Passage provided »
- Opening Delimiter -

I appreciate you sharing your thoughts on this matter. Your approach to log visualization brings to mind another project I came across some time ago: eliottree. I find it to be an intriguing concept. While it's not natively integrated into Loguru, I'd like Loguru to be compatible with this type of representation.

As a demonstration, I've created a rudimentary implementation:

import sys

from loguru import logger


class NestedLogging:

    def __init__(self):
        self._kwargs = {}
        self._nesting = 0

    def __enter__(self):
        context = " ".join(f"{k}={v}" for k, v in self._kwargs.items())
        logger.info("Session {}", context)
        self._nesting += 1

    def __exit__(self, *exc):
        logger.info("<Region Closed>")
        self._nesting -= 1
        return False

    def Session(self, **kwargs):
        self._kwargs = kwargs
        return self

    def make_logging_formatter(self, record):
        prefix = "    " * self._nesting
        return prefix + "{time:HH-mm-ss} {message}\n"


N = NestedLogging()

logger.remove()
logger.add(sys.stderr, format=N.make_logging_formatter)

def query():
    logger.info("Blabla")
    with N.Session(foo="bar"):
        logger.debug("Bla")
        with N.Session():
            logger.debug("...")

def handle():
    with N.Session(id=123, user="jrandom"):
        with N.Session(query="fetch"):
            logger.debug("Performed variable expansions: {}", ...)
            logger.warning("Query triggered moderation, not forwarding result")
        query()
        logger.debug("Handling finished")

if __name__ == "__main__":
    handle()

However, it's worth noting that this approach has technical challenges, particularly in the context of multi-threading. It may lead to sessions interleaving with one another, which is not desirable. Consequently, it might be more prudent to implement this as a post-processing step. This post-processing step could parse the logs and format them according to your preferences, utilizing a "depth" tag that's present in the logs.

Given the complexity of this business, I think it's better to make it a tool built on top of Loguru, rather than trying to integrate it directly. Feel free to share your thoughts or concerns regarding this approach.

Delgan avatar Sep 19 '23 18:09 Delgan

Indeed. In some sense, I think it would be nice if the output is still the "list of events" and usable to the same extent as logs are now, but with some contextualizing information (unique identifiers) that tie it into a session. Which luckily is pretty close to what happens by default.

- Closing Delimiter -

Recorded information »

- Opening Delimiter -

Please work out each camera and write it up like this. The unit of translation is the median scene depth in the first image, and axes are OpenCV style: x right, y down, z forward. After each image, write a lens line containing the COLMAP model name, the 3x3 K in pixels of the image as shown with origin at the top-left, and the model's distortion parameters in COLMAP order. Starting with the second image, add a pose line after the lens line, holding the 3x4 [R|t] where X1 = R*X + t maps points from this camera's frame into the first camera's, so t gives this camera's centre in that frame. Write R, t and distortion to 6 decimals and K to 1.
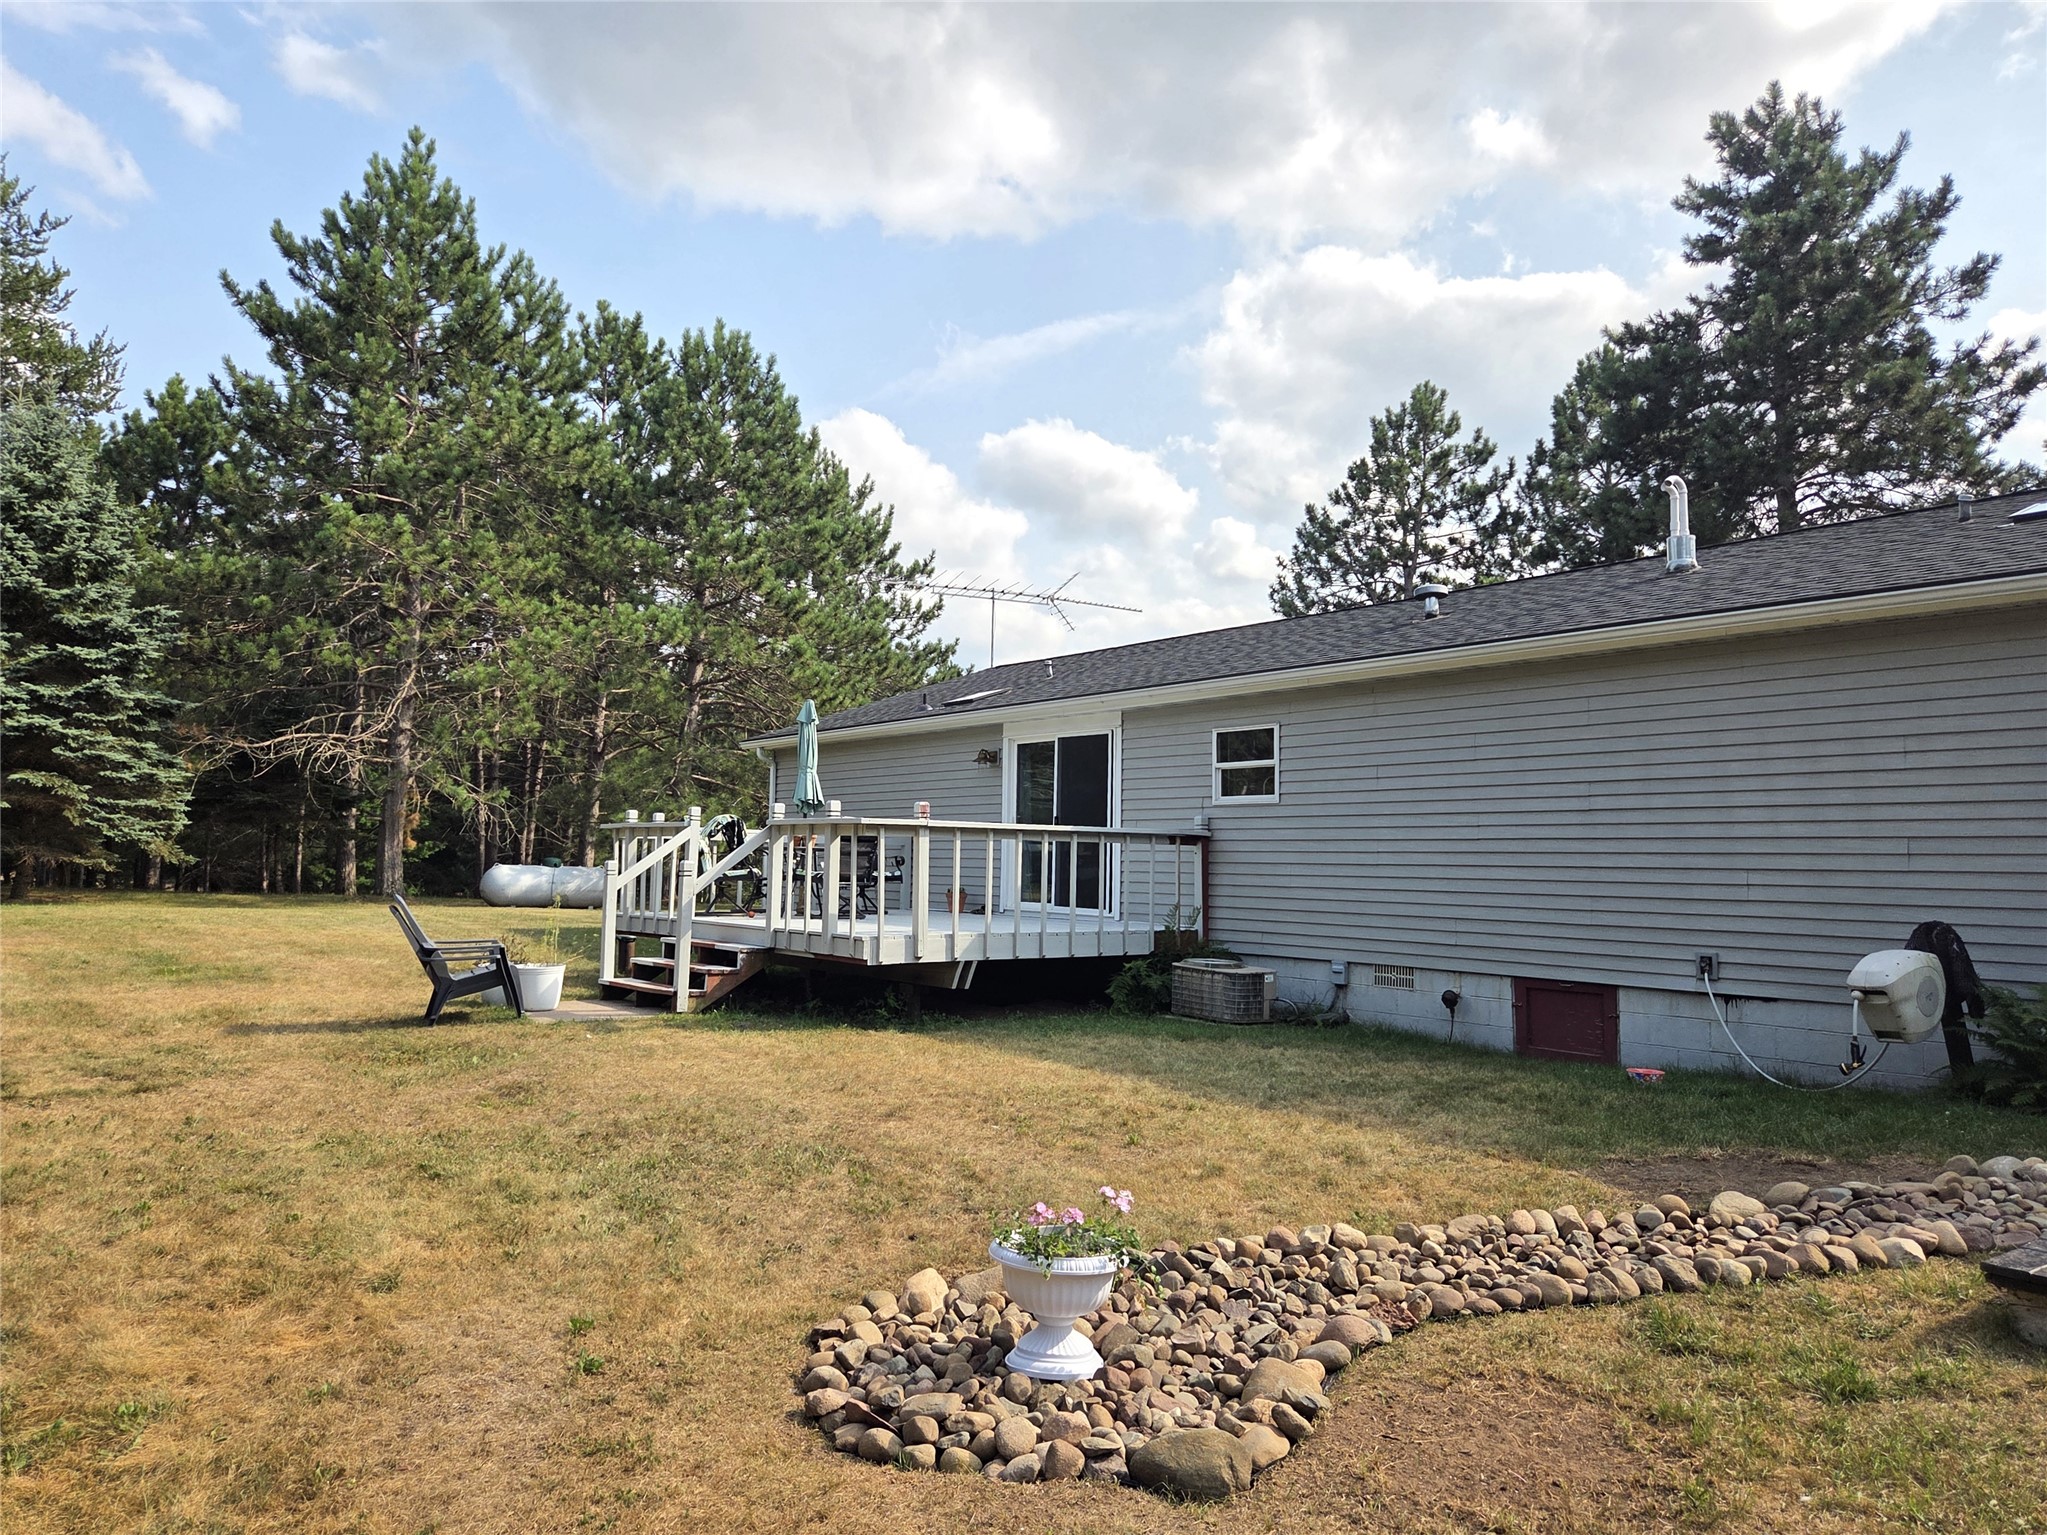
lens RADIAL K [[1374.5, 0, 981.9], [0, 1374.5, 760.5], [0, 0, 1]] dist [0.081269, -0.069535]
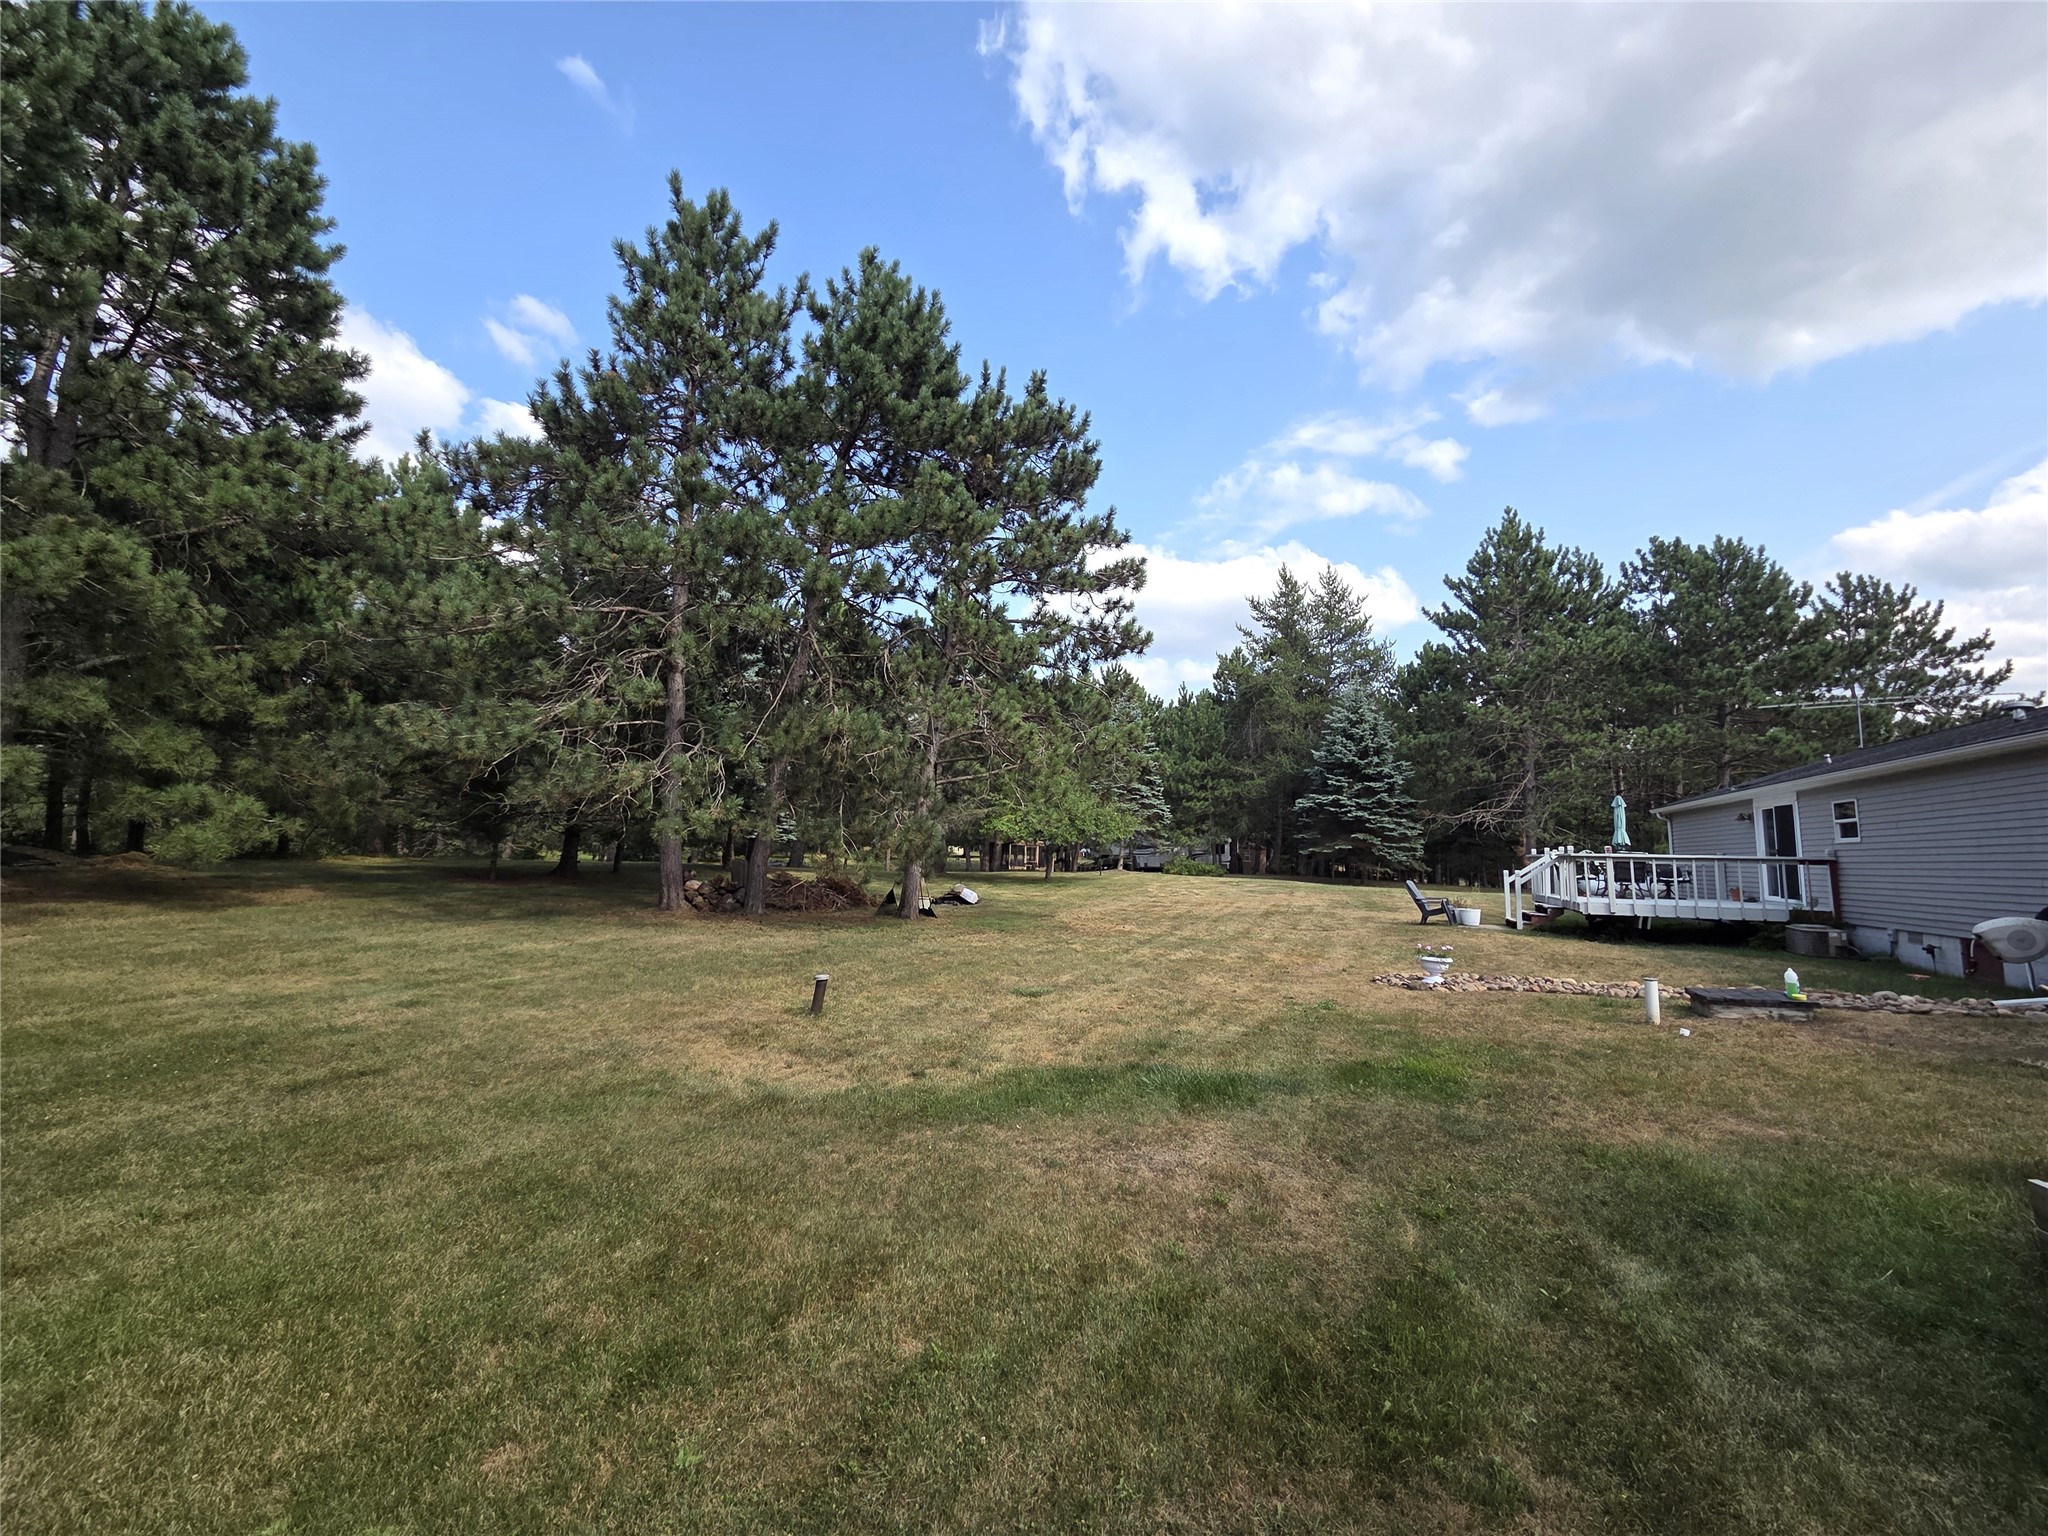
lens RADIAL K [[833.4, 0, 1012.3], [0, 833.4, 755.8], [0, 0, 1]] dist [0.003985, 0.000035]
pose [[0.482077, -0.111247, -0.869037, 0.300649], [0.053509, 0.993793, -0.097535, -0.016208], [0.874493, 0.000519, 0.485037, -0.242759]]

- Closing Delimiter -

Exercise 1 » According to the Loguru discussion, what project did the approach to log visualization bring to mind?
Exercise 2 » Output the part of the Loguru discussion that begins at the words "However, it's worth" and stops after the words "regarding this approach.".
Exercise 3 » Summarize the Loguru discussion in two sentences.
None of the data is needed for this work.

Task response 1 » eliottree

Task response 2 »
However, it's worth noting that this approach has technical challenges, particularly in the context of multi-threading. It may lead to sessions interleaving with one another, which is not desirable. Consequently, it might be more prudent to implement this as a post-processing step. This post-processing step could parse the logs and format them according to your preferences, utilizing a "depth" tag that's present in the logs.

Given the complexity of this business, I think it's better to make it a tool built on top of Loguru, rather than trying to integrate it directly. Feel free to share your thoughts or concerns regarding this approach.

Task response 3 » The writer shares a rudimentary implementation of nested log sessions but warns that multi-threading could make sessions interleave, so parsing the logs afterward with a "depth" tag might be more prudent. The writer prefers building this as a tool on top of Loguru rather than integrating it directly, and a reply suggests the output should remain a list of events with unique identifiers tying it to a session.